Maybe it’s unfair to be unable to forget the rest of the world when you’re watching a movie, given that entertainment is so often premised precisely on our ability to let go of everything else. I think a lot about who we are when we walk into a darkened theater, or plop on the couch, and whether we can really leave that person behind once the movie starts. This is especially true right now, in light of the sexual harassment and assault scandals currently ripping Hollywood and other industries inside out, and deservingly so. It’s a good thing that the film distributor Orchard decided, in light of allegations of harassment, to pull Louis C.K.’s I Love You, Daddy, a movie premised on thorny “artist vs. the art” questions that simply made it impossible to watch in good faith, free of justified rage. What’s telling, however, is that in some other universe, that movie—which is at heart about how we respond, as fans, to the art of known abusers—could also very easily have been fashioned into a “movie we need right now.” The known abuses of its maker have, ironically, only made the questions at its center thornier, more relevant, and more inescapably gross.

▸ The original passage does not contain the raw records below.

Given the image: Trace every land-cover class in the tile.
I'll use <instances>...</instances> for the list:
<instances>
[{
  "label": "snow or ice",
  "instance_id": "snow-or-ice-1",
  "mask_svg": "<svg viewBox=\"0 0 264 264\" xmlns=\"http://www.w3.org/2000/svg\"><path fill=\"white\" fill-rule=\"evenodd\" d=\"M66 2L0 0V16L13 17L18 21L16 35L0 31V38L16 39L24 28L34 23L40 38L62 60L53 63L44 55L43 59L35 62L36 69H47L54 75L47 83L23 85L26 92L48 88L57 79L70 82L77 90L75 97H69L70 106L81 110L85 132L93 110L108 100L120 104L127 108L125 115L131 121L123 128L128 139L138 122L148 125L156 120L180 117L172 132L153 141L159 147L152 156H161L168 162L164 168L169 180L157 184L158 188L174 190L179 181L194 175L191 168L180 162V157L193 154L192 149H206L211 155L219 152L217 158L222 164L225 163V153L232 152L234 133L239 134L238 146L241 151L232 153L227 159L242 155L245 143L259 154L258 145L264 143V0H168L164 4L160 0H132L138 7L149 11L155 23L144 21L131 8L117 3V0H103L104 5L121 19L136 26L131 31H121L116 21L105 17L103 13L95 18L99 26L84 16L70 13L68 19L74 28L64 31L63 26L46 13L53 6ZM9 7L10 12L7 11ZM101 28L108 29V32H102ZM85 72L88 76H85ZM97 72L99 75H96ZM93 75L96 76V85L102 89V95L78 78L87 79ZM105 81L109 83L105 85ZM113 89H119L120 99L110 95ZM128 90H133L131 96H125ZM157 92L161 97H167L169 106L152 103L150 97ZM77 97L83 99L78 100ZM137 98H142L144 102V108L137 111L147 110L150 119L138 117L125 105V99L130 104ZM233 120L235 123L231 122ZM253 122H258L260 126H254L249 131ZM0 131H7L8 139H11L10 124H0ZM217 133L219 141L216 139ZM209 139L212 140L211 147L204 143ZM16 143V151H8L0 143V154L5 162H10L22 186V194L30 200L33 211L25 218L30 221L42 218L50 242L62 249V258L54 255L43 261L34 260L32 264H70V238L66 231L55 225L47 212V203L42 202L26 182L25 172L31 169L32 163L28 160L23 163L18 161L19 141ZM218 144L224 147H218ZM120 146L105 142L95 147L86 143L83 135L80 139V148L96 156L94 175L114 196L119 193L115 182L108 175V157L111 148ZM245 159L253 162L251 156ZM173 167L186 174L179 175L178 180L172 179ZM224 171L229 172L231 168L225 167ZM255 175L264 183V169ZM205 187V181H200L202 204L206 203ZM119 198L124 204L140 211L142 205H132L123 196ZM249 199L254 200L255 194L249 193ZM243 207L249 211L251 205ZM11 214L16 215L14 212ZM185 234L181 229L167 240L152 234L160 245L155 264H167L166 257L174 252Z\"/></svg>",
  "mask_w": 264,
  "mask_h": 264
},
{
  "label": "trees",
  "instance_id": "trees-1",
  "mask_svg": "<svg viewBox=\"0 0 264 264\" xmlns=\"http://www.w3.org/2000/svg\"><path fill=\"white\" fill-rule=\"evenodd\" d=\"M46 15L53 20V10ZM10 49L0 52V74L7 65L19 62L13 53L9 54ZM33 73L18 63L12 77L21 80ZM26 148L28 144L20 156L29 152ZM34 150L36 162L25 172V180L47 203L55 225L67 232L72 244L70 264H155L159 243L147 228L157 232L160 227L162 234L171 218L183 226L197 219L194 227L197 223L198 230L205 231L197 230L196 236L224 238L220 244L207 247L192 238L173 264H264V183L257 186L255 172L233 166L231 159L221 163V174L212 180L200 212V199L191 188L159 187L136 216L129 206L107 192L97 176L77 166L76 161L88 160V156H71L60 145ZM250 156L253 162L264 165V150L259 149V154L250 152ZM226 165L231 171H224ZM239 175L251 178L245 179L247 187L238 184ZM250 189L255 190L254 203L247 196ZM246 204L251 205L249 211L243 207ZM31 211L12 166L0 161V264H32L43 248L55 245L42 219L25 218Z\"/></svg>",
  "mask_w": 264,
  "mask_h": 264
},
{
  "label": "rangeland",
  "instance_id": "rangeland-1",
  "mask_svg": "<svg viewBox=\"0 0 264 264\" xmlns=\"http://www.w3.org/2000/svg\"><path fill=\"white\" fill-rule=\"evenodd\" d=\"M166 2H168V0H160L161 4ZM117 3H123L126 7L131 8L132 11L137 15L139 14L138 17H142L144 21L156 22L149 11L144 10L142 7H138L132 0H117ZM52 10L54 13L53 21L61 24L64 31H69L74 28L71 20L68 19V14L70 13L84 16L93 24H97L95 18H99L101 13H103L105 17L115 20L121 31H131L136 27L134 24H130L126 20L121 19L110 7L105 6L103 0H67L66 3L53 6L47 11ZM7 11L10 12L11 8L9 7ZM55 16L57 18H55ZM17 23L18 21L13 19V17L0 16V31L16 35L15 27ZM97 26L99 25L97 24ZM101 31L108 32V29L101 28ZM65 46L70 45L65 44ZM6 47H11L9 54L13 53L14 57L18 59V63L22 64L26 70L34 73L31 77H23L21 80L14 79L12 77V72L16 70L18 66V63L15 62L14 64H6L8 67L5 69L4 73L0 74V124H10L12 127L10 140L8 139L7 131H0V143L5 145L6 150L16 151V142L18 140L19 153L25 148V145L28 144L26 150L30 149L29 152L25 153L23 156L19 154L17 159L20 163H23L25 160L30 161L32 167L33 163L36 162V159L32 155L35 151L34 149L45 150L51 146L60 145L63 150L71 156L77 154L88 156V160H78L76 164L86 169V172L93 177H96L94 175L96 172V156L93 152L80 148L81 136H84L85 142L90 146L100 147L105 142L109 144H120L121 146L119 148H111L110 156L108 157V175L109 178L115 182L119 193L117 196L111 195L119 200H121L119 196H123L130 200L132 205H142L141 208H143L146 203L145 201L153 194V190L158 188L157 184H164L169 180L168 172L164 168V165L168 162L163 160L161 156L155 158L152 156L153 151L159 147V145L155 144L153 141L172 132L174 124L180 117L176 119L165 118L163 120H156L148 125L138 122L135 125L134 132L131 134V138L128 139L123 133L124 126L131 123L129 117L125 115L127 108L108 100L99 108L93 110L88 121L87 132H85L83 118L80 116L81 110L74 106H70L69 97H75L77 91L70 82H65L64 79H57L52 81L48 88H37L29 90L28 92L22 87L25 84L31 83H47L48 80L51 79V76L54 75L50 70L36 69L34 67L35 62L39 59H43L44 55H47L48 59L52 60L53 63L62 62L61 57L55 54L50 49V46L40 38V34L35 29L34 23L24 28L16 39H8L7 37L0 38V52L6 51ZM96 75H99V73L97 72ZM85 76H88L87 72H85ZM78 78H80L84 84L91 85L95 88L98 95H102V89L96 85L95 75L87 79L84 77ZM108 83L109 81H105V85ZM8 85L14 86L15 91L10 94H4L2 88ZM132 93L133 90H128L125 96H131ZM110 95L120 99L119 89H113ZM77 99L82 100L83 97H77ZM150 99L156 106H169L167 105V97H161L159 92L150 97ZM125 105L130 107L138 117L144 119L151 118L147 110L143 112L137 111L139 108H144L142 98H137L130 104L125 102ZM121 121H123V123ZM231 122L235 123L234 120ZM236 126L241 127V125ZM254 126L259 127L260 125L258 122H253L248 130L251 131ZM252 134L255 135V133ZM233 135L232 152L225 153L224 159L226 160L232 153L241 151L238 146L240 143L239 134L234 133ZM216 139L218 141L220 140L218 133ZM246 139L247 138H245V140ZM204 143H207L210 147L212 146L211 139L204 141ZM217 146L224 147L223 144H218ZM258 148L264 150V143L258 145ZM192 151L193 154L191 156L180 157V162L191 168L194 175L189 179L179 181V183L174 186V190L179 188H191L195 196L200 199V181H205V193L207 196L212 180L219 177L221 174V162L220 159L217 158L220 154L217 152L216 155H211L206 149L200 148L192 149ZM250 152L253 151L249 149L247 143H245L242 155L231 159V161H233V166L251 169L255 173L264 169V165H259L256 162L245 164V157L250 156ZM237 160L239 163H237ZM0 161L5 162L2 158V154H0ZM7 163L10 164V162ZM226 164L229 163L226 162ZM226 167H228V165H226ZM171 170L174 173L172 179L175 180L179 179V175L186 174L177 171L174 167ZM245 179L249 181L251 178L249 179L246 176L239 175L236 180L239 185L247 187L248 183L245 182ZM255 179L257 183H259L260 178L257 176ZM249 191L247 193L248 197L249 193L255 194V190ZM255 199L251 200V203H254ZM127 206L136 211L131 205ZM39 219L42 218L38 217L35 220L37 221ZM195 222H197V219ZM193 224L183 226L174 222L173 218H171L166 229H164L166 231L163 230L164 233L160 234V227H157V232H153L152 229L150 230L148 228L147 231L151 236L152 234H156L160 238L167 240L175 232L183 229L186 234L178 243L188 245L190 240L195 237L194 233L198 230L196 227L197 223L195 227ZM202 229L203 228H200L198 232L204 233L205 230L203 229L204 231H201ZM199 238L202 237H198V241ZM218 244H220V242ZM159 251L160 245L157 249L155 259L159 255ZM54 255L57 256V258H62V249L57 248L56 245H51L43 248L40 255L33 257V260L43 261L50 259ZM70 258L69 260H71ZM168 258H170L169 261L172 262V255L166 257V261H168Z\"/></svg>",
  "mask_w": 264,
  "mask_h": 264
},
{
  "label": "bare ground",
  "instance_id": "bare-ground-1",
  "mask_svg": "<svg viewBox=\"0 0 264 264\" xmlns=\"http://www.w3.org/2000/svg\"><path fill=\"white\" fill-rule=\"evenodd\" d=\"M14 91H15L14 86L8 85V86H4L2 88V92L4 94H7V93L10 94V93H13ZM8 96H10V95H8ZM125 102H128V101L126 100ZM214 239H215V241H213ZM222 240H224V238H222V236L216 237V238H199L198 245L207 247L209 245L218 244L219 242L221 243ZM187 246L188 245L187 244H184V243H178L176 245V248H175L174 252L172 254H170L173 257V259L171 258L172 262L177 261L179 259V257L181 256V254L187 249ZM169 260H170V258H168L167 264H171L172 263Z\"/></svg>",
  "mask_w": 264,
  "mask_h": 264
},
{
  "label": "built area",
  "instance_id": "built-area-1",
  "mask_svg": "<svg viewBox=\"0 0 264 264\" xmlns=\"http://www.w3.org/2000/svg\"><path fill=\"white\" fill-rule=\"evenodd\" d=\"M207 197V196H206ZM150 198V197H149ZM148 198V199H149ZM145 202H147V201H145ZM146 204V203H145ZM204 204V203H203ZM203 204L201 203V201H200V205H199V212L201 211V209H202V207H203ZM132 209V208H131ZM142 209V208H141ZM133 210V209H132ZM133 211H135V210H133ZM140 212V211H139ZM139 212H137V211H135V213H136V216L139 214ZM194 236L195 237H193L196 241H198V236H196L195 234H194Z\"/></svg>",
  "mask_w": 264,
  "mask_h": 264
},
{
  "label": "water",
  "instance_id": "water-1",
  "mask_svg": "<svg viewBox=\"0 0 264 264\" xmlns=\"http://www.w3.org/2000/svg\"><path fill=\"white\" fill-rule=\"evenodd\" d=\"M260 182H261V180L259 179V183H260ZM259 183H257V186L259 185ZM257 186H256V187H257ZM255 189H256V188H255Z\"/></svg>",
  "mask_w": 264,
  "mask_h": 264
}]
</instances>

Relevance is complicated. I keep being told that movies suck, that they’re irrelevant, that they’re going the way of jazz—and then I keep seeing surprising, moving, adventurous, necessary movies, about immediately urgent matters as well as other matters that aren’t so urgent. Movies don’t need to be sold to us as what we need right now, or ever, to be relevant as art, but it’s true that this form of relevance is the way our culture is currently swinging, and it’s doubly true that art should strive to be about the world in which it exists.

But that requirement can mean anything. What made the best movies I saw this year—movies like Get Out, or a tiny prison documentary called The Work—so urgent wasn’t that they appealed to our immediate political needs in an explicit way, but that they appealed, first and foremost, to our humanity: our personhood, desires, identities, history, and so on. I can’t say I’m too interested in any grand pronouncements about the future of movies, but what I know is that movies, as an art form, will keep changing, and that there will also always be artists who seek to make movies about their own time. I’m not anxious about movies being relevant, or winning out, in the public conversation, over Stranger Things. The more movies I see, the less I’m inclined to impose my own needs. 2017 was the year of going wherever movies were willing to take me, and letting them be whatever they wanted to be—which was everywhere and everything, so long as I was willing, for two hours, to take a back seat.